王珺,李德伟,薛红,武珺.基于预测的智能电能表数据简化的轻量级框架[J].电测与仪表,2019,56(12):146-152. Jun Wang,Dewei Li,Hong Xue,Jun Wu.Research on Lightweight Framework for Data Simplification of Intelligent Meter Based on Prediction[J].Electrical Measurement & Instrumentation,2019,56(12):146-152.
基于预测的智能电能表数据简化的轻量级框架
Research on Lightweight Framework for Data Simplification of Intelligent Meter Based on Prediction
In Advanced Metering Infrastructure (AMI), In order to minimize data transmission and data simplification of smart meters, a lightweight framework based on prediction is proposed. Firstly, a decision tree is established to find the relationship between the forecasting method and the statistical characteristics of electricity consumption data.
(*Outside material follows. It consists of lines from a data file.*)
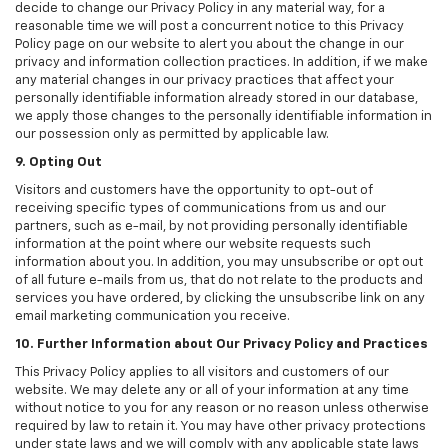
decide to change our Privacy Policy in any material way, for a
reasonable time we will post a concurrent notice to this Privacy
Policy page on our website to alert you about the change in our
privacy and information collection practices. In addition, if we make
any material changes in our privacy practices that affect your
personally identifiable information already stored in our database,
we apply those changes to the personally identifiable information in
our possession only as permitted by applicable law.
9. Opting Out
Visitors and customers have the opportunity to opt-out of
receiving specific types of communications from us and our
partners, such as e-mail, by not providing personally identifiable
information at the point where our website requests such
information about you. In addition, you may unsubscribe or opt out
of all future e-mails from us, that do not relate to the products and
services you have ordered, by clicking the unsubscribe link on any
email marketing communication you receive.
10. Further Information about Our Privacy Policy and Practices
This Privacy Policy applies to all visitors and customers of our
website. We may delete any or all of your information at any time
without notice to you for any reason or no reason unless otherwise
required by law to retain it. You may have other privacy protections
under state laws and we will comply with any applicable state laws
Then, the time series of electricity consumption data is analyzed to extract the statistical characteristics. Finally, in order to increase the adaptive ability of the framework to the changing data modes of smart meters, a supervised learning scheme is adopted to switch to the forecasting method which is most suitable for the current data modes in real time. Ten users" electricity consumption data in one year are extracted from the data set. The total number of records collected by each user is 17600. The experimental results show that the proposed framework can achieve high data simplification accuracy (DRA) and data simplification rate (DRP), with the highest DRA of 96.7% and DRP of 98.6%.